● **Page extract**
......
Some Prefer Neto’s

At the Park Avenue Armory, Ernesto Neto has created a membranous arcade both primal and precise in design.

poster for Ernesto Neto Exhibition

Ernesto Neto Exhibition

at Park Avenue Armory
in the Upper East Side area
This event has ended - (2009-05-14 - 2009-06-14)

In Reviews by Yvonne C. Olivas 2009-06-05 print

When you first enter the drill hall of the Park Avenue Armory to see Ernesto Neto’s “anthropodino,” it seems as though you have come across an enormous insect lair. Creeping along the floor are cavernous caterpillar-like forms. They are made of translucent fabric in powdery shades stretched tightly over skeletal wood ribs. These arch overhead, creating a membranous arcade that soars into a large dome and finally touches down again, dividing into yet more wormlike bodies. All these appear to have been birthed from the white canopy above that drips with stalactites of tulle. Both primal and precise in design, “anthropodino” evokes a house built of mammoth bones, and is therefore a creature and a body, inside and out.
......
● **Information given**
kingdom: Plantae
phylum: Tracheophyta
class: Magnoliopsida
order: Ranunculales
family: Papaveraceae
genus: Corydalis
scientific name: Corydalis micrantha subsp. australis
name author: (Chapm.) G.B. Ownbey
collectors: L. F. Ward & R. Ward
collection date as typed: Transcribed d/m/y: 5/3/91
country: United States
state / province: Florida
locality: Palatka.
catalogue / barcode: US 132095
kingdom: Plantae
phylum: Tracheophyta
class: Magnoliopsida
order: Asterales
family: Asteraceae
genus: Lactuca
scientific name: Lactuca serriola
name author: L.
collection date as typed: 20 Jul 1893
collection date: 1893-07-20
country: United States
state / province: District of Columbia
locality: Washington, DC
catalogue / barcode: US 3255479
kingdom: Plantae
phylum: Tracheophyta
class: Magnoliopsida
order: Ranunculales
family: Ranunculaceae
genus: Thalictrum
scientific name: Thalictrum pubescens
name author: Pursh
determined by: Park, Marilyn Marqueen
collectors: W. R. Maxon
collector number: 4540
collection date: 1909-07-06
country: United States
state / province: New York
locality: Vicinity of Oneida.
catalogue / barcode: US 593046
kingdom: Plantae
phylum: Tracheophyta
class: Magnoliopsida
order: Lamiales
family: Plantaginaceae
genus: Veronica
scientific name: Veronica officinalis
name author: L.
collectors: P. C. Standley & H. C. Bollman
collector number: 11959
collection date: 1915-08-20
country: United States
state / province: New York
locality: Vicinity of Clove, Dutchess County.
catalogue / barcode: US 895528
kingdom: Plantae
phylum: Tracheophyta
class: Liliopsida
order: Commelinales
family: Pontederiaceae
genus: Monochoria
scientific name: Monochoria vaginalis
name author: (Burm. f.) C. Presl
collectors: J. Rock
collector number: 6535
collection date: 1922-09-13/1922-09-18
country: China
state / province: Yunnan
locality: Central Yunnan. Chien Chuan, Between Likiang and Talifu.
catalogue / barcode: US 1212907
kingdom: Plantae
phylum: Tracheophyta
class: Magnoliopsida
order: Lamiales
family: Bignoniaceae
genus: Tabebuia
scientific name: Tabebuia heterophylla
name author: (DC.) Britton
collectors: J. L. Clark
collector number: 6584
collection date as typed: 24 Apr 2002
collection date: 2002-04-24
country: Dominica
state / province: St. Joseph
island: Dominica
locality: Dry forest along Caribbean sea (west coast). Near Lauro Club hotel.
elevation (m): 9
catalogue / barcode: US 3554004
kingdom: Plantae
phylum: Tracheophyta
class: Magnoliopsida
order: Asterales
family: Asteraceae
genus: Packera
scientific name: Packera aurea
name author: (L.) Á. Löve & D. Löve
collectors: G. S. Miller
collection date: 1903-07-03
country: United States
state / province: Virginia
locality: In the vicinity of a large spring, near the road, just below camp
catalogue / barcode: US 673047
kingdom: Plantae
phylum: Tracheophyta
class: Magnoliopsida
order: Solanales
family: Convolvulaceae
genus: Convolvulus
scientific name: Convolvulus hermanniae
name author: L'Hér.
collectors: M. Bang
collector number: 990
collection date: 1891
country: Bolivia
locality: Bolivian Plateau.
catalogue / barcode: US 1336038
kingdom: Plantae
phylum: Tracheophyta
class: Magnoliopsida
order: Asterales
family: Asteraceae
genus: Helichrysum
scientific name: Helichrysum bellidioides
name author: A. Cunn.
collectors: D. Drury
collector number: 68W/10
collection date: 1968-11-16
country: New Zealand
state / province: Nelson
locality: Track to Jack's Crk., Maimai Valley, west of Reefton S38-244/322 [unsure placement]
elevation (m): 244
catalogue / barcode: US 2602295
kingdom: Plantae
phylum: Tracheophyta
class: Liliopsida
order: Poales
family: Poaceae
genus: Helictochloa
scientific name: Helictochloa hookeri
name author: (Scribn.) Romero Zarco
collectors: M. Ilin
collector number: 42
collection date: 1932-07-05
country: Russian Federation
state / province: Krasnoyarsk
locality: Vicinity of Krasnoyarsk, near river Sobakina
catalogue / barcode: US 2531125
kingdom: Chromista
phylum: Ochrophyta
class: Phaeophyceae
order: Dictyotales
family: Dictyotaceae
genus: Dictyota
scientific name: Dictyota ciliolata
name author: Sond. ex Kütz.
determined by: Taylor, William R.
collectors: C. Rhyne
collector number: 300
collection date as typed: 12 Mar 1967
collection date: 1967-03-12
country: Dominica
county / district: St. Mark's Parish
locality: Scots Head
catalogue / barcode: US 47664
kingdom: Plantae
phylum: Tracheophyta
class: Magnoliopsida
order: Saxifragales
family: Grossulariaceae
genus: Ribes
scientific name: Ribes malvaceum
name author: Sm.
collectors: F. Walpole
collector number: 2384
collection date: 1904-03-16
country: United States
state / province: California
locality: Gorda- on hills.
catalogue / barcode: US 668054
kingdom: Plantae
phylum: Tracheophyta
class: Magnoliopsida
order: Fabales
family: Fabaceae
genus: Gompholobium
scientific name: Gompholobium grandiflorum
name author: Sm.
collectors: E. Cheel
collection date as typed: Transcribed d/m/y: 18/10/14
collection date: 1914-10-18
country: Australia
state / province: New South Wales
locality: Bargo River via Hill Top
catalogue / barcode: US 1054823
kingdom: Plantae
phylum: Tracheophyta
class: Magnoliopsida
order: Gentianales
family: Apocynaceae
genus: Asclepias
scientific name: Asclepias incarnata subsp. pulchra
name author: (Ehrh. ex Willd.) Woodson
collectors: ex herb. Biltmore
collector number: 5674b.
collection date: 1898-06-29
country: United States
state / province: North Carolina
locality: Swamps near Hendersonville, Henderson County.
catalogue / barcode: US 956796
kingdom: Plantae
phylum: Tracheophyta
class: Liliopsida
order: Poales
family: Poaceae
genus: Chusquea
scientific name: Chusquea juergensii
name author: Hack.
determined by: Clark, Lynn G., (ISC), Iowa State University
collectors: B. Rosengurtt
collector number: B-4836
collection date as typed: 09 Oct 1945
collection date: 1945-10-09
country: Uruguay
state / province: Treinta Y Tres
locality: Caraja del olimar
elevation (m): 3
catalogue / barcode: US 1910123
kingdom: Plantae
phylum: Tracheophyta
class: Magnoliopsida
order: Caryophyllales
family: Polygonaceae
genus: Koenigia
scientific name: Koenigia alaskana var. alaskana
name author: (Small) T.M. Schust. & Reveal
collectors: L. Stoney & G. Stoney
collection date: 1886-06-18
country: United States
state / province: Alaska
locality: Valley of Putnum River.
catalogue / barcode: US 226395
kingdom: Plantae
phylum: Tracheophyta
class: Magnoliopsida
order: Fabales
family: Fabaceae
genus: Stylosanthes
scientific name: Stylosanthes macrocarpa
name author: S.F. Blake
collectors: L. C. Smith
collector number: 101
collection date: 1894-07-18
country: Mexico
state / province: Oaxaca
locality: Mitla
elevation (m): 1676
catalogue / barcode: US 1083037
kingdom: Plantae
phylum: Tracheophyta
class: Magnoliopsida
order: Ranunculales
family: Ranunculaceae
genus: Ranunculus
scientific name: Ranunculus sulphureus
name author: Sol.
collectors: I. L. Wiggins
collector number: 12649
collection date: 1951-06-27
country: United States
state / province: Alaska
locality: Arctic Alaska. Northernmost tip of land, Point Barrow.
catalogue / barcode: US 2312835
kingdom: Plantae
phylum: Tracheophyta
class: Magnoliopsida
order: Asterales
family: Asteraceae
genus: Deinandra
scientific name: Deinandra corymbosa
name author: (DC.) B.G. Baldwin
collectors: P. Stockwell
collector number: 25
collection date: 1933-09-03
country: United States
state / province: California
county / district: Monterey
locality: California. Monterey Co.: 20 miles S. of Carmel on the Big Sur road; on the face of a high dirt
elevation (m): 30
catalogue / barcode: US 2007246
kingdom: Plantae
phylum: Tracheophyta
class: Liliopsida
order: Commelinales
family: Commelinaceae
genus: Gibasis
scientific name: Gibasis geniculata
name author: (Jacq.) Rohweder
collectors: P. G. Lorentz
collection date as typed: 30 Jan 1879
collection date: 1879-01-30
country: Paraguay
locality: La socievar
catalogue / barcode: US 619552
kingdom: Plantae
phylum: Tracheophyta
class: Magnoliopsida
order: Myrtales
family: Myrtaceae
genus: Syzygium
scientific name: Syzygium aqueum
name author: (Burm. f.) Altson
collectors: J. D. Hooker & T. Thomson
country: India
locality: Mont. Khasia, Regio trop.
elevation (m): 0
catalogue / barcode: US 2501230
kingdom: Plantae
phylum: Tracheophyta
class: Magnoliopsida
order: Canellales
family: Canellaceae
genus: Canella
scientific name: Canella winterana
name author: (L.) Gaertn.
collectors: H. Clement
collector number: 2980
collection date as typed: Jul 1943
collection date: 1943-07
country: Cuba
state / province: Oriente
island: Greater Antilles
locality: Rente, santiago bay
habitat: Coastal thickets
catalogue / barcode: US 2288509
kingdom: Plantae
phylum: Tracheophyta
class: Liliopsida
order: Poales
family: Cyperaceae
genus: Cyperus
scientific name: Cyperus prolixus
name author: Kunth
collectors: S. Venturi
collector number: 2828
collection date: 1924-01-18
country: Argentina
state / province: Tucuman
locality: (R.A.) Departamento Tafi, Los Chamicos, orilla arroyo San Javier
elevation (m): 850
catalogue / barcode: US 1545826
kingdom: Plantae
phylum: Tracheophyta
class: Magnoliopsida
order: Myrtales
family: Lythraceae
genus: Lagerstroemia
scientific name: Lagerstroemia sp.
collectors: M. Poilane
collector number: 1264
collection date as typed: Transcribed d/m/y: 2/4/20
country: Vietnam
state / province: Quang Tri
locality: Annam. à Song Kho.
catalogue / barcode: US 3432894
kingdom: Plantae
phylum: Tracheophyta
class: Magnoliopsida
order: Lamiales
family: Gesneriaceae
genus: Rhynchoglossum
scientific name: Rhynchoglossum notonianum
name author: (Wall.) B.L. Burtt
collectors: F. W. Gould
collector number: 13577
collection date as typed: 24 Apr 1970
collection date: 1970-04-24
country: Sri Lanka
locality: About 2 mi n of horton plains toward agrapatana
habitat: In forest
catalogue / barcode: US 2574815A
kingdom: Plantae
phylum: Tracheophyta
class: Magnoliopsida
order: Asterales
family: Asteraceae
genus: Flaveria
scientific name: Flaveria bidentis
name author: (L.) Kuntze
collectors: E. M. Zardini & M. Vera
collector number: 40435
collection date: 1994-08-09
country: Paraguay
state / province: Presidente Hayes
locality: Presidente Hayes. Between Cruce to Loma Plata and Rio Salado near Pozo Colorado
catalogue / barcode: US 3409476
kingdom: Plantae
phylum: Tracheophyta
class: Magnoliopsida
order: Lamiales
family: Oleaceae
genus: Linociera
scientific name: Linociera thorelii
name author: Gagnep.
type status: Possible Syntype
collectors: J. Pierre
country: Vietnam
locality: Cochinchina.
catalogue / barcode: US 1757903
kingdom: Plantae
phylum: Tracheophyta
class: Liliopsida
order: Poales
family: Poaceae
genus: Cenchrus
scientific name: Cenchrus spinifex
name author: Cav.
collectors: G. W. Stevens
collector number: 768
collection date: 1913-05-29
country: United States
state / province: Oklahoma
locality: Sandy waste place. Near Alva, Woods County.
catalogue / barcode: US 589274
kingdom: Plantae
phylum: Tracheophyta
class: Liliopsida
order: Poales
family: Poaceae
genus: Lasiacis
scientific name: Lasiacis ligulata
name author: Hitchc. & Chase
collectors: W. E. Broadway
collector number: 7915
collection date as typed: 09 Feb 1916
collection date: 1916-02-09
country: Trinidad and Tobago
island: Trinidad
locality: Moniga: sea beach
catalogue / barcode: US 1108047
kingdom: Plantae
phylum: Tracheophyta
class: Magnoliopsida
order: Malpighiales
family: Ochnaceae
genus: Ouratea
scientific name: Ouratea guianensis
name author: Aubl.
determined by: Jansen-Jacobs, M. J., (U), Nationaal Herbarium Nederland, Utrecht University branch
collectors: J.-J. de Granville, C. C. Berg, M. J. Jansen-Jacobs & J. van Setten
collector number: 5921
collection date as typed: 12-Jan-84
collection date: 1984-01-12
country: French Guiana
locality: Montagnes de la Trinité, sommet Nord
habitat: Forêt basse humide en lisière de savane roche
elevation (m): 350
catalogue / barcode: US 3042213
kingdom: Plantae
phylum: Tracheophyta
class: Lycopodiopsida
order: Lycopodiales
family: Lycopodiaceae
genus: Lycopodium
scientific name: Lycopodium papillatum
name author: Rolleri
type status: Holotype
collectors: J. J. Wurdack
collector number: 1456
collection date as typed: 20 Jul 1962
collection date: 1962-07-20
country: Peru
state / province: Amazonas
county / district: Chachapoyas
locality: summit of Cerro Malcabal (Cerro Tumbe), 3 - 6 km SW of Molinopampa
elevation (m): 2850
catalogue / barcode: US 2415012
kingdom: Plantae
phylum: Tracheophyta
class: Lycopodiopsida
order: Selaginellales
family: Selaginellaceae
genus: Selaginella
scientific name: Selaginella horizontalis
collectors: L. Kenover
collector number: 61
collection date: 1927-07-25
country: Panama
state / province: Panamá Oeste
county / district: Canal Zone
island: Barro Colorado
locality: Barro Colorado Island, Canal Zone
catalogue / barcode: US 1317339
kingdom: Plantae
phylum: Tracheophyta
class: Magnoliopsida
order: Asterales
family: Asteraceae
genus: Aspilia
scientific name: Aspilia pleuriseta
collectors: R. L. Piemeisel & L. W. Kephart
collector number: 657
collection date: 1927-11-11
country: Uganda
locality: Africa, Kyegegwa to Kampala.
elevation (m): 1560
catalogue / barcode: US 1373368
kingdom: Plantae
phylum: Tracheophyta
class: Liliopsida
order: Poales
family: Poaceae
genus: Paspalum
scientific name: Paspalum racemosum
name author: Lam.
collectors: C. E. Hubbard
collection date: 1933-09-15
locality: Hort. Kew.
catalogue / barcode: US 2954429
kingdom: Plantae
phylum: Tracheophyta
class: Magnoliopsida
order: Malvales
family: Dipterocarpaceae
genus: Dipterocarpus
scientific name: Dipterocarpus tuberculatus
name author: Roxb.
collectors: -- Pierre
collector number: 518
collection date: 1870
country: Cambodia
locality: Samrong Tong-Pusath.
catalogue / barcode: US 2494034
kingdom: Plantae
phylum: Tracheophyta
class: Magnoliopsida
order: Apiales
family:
......
● **Problem set**
A – Transcribe the passage of the review of Ernesto Neto's exhibition that starts at "At the Park" and ends at "(2009-05-14 - 2009-06-14)".
B – According to the review of Ernesto Neto's exhibition, what are the caterpillar-like forms on the floor made of?
C – Extend the review of Ernesto Neto's exhibition, picking up after its final sentence.
Nothing in the records is required for the work on this page.

● **Set of answers**
A –
At the Park Avenue Armory, Ernesto Neto has created a membranous arcade both primal and precise in design.

poster for Ernesto Neto Exhibition

Ernesto Neto Exhibition

at Park Avenue Armory
in the Upper East Side area
This event has ended - (2009-05-14 - 2009-06-14)

B – Translucent fabric in powdery shades stretched tightly over skeletal wood ribs.

C –
Ernesto Neto, ''anthropodino.'' Photo: Yvonne C. Olivas

A short film by the artist plays in a room adjoining the grand foyer entrance. It is titled O Sopro Criando (2009) and stars the artist himself. Neto is shown inside a room lit by a strong source of light. At the beginning of the film, the light skims across what appears to be a craggy and powdery white lunar landscape. It is not the moon however, but a large, metal oval table covered in something like talc. With his face hovering just above, and silhouetted by what is effectively a light on the horizon, Neto blows the talc from the table in fits and starts creating drips, squiggles and splotches. Sometimes, electronic sounds emphasize the staccato of his breath. In these moments it becomes easy to imagine the large installation in the drill hall as a reference to Paleolithic caves, calling attention to the relationship between the body and the experience of art as a constructive opportunity for play, rather than something instinctive. The forms of the work are there, but the rules are not, and you can thus make of it what you will.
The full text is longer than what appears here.